Kerajaan Mataram Kuno didirikan oleh Raja Sanna. Raja Sanna kemudian digantikan
oleh keponakannya Sanjaya. Masa pemerintahan Sanna dan Sanjaya dapat kita
ketahui dari deskripsi kitab Carita
Parahyangan. Dalam prasasti lain, yaitu Prasasti Balitung, Raja Sanjaya
dianggap sebagai pendiri Dinasti Sanjaya, penguasa Mataram Kuno.
Sanjaya dinobatkan sebagai raja pada
tahun 717 dengan gelar Rakai Mataram Sang Ratu Sanjaya. Kedududkan Sanjaya
sangat kuat dan berhasil menyejahterakan rakyat Kerajaan Mataram Kuno. Sanjaya
menyebarkan pengaruh Hindu di pulau Jawa. Hal ini ditempuh dengan cara
mengundang pendeta-pendeta Hindu untuk mengajar di Kerajaan Mataram Kuno. Raja
Sanjaya juga mulai pembangunan kuil-kuil pemujaan berbentuk candi. Stelah Raja
Sanjaya meninggal, Kerajaan Mataram Kuno diperintah oleh putranya yang bernama
Rakai Panangkaran.
Raja Rakai Panangkaran banyak
mendirikan candi, seperti Candi Sewu, Candi Plaosan dan Candi Kalasan. Dari
bukti-bukti tersebut, diketahui bahwa Raja Rakai Panangkaran beragama Buddha.
Raja Mataram Kuno setelah Rakai Panangkaran berturut-turut adalah Rakai Warak
dan Rakai Garung. Raja Mataram Kuno selanjutnya adalah Rakai Pikatan.

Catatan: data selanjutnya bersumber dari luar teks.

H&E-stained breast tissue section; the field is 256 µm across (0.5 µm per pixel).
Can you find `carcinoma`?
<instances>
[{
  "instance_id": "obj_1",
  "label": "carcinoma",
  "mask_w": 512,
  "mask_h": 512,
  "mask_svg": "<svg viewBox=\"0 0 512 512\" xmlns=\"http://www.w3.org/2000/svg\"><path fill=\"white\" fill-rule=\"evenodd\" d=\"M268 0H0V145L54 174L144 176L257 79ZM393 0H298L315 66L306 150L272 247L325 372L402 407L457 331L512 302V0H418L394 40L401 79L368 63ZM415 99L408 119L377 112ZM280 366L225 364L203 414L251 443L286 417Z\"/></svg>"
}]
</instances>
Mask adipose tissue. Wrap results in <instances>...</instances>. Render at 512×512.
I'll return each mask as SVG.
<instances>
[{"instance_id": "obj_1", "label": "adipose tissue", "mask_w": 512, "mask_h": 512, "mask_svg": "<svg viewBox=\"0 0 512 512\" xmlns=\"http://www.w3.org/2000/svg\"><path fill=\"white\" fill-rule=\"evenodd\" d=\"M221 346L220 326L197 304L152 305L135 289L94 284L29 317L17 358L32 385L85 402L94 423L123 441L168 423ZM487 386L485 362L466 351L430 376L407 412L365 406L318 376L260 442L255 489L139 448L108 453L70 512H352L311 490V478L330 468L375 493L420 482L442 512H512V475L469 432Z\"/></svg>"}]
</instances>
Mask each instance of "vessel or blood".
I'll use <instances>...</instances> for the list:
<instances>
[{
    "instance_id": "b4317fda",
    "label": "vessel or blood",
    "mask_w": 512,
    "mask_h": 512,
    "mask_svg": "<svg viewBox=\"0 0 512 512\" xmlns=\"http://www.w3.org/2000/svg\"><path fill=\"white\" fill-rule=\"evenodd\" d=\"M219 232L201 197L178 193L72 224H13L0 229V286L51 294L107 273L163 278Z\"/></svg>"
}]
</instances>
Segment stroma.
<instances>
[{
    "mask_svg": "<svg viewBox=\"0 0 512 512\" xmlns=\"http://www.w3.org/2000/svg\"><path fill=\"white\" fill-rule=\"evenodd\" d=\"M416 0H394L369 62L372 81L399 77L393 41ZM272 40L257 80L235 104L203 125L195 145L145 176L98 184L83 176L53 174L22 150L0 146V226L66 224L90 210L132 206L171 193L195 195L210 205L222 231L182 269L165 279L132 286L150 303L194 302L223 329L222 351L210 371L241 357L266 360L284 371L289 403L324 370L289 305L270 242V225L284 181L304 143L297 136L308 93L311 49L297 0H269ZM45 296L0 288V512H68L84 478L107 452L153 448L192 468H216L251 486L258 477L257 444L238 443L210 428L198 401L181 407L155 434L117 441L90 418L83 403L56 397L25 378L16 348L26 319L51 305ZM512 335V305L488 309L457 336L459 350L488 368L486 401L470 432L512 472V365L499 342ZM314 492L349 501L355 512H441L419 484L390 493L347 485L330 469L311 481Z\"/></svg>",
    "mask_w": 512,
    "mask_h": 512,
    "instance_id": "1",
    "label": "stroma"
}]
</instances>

Persaingan dengan Dinasti Syilendra yang waktu itu diperintahkan oleh Raja
Samaratungga dianggap menghalangi cita-citanya untuk menjadi Penguasa tunggal
di Pulau Jawa.
Pada abad ke-9 terjadi penggabungan
kedua dinasti tersebut melalui pernikahan politik antara Rakai Pikatan dari
keluarga Sanjaya dengan Pramodawardhani (Putri Raja Samaratungga), dari
keluarga Syailendra. Namun, perkawinan antara Rakai Pikatan dengan
Pramodawardhani tidak berjalan lancer. Setelah Samaratungga wafat, Kekuasaan
beralih kepada Balaputradewa yang merupakan adik tiri dari Pramodawardhani.
Menurut beberapa Prasasti, seperti Prasasti Ratu Boko (856), menunjukkan telah
terjadinya perang saudara antara Rakai Pikatan dengan Balaputradewa.
Balaputradewa
mengalami kekalahan dan melarikan diri ke Swarnadwipa(Sumatra). Ia kemudian berkuasa sebagai raja, mengantikan
kakeknya di kerajaan Sriwijaya. Hal ini dapat dapat diketahu dari Prasasti
Nalanda (India), yang menyatakan bahwa Raja Deewapaladewa dari Bengala
menghadiahkan sebidang tanah kepada Raja Balaputradewa dari Swarnadwipa untuk membagun sebuah biara.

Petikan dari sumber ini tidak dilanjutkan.